■ **Job item**: Arrange every line of source text in the records below as a numbered list, omitting blank lines and leaving the pictures out of your answer.

■ **Rendered images with source text**:
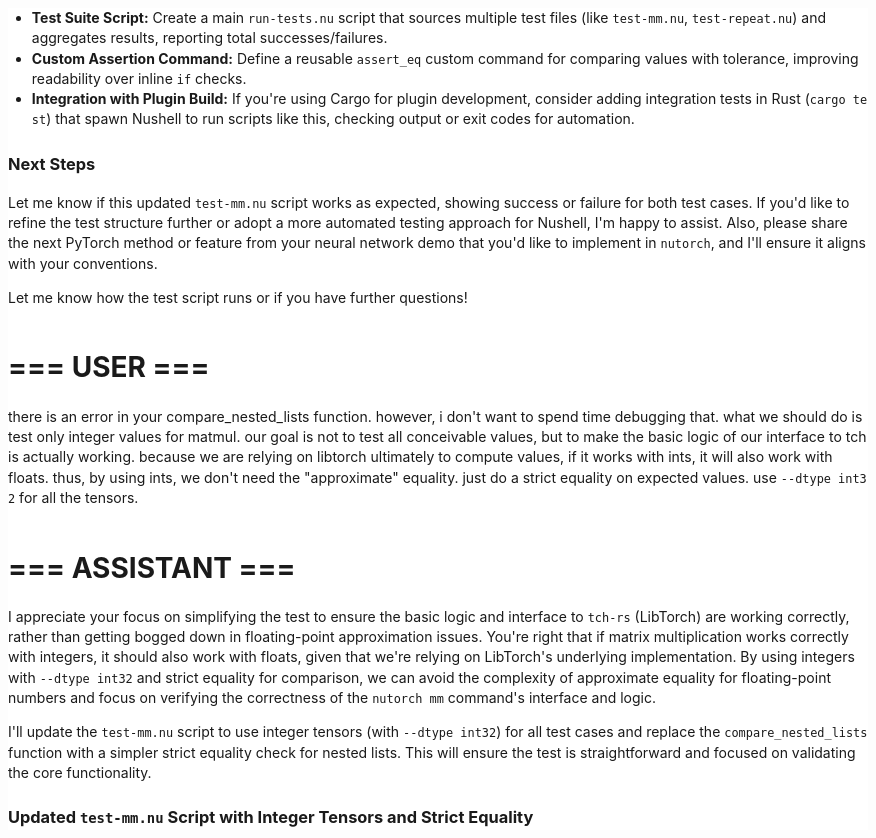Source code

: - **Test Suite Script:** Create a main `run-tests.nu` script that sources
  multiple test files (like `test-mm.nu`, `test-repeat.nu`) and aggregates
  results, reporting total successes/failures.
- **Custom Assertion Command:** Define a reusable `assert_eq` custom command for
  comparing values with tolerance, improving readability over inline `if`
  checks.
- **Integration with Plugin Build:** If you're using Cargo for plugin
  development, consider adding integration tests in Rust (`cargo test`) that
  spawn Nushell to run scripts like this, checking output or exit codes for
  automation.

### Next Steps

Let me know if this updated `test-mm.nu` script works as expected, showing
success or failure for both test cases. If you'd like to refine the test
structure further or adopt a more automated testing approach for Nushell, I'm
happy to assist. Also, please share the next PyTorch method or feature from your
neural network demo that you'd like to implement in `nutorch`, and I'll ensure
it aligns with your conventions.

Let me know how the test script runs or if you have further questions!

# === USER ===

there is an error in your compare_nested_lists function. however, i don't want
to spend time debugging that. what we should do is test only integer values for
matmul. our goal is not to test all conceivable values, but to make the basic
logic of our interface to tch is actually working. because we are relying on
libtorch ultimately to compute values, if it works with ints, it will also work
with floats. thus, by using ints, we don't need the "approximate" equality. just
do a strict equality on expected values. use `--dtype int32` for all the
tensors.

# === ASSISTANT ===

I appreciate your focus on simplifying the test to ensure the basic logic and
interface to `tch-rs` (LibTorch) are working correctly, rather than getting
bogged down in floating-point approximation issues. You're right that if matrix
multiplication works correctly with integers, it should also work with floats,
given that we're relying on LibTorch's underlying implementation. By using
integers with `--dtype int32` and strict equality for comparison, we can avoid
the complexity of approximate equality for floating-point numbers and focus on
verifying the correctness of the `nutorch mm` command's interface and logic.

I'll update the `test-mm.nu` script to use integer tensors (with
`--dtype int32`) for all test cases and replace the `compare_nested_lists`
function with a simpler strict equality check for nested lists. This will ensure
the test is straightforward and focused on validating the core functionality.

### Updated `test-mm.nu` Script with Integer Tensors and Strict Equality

■ **Solution for this exercise**:
1. Source code
2. : - **Test Suite Script:** Create a main `run-tests.nu` script that sources
3.   multiple test files (like `test-mm.nu`, `test-repeat.nu`) and aggregates
4.   results, reporting total successes/failures.
5. - **Custom Assertion Command:** Define a reusable `assert_eq` custom command for
6.   comparing values with tolerance, improving readability over inline `if`
7.   checks.
8. - **Integration with Plugin Build:** If you're using Cargo for plugin
9.   development, consider adding integration tests in Rust (`cargo test`) that
10.   spawn Nushell to run scripts like this, checking output or exit codes for
11.   automation.
12. ### Next Steps
13. Let me know if this updated `test-mm.nu` script works as expected, showing
14. success or failure for both test cases. If you'd like to refine the test
15. structure further or adopt a more automated testing approach for Nushell, I'm
16. happy to assist. Also, please share the next PyTorch method or feature from your
17. neural network demo that you'd like to implement in `nutorch`, and I'll ensure
18. it aligns with your conventions.
19. Let me know how the test script runs or if you have further questions!
20. # === USER ===
21. there is an error in your compare_nested_lists function. however, i don't want
22. to spend time debugging that. what we should do is test only integer values for
23. matmul. our goal is not to test all conceivable values, but to make the basic
24. logic of our interface to tch is actually working. because we are relying on
25. libtorch ultimately to compute values, if it works with ints, it will also work
26. with floats. thus, by using ints, we don't need the "approximate" equality. just
27. do a strict equality on expected values. use `--dtype int32` for all the
28. tensors.
29. # === ASSISTANT ===
30. I appreciate your focus on simplifying the test to ensure the basic logic and
31. interface to `tch-rs` (LibTorch) are working correctly, rather than getting
32. bogged down in floating-point approximation issues. You're right that if matrix
33. multiplication works correctly with integers, it should also work with floats,
34. given that we're relying on LibTorch's underlying implementation. By using
35. integers with `--dtype int32` and strict equality for comparison, we can avoid
36. the complexity of approximate equality for floating-point numbers and focus on
37. verifying the correctness of the `nutorch mm` command's interface and logic.
38. I'll update the `test-mm.nu` script to use integer tensors (with
39. `--dtype int32`) for all test cases and replace the `compare_nested_lists`
40. function with a simpler strict equality check for nested lists. This will ensure
41. the test is straightforward and focused on validating the core functionality.
42. ### Updated `test-mm.nu` Script with Integer Tensors and Strict Equality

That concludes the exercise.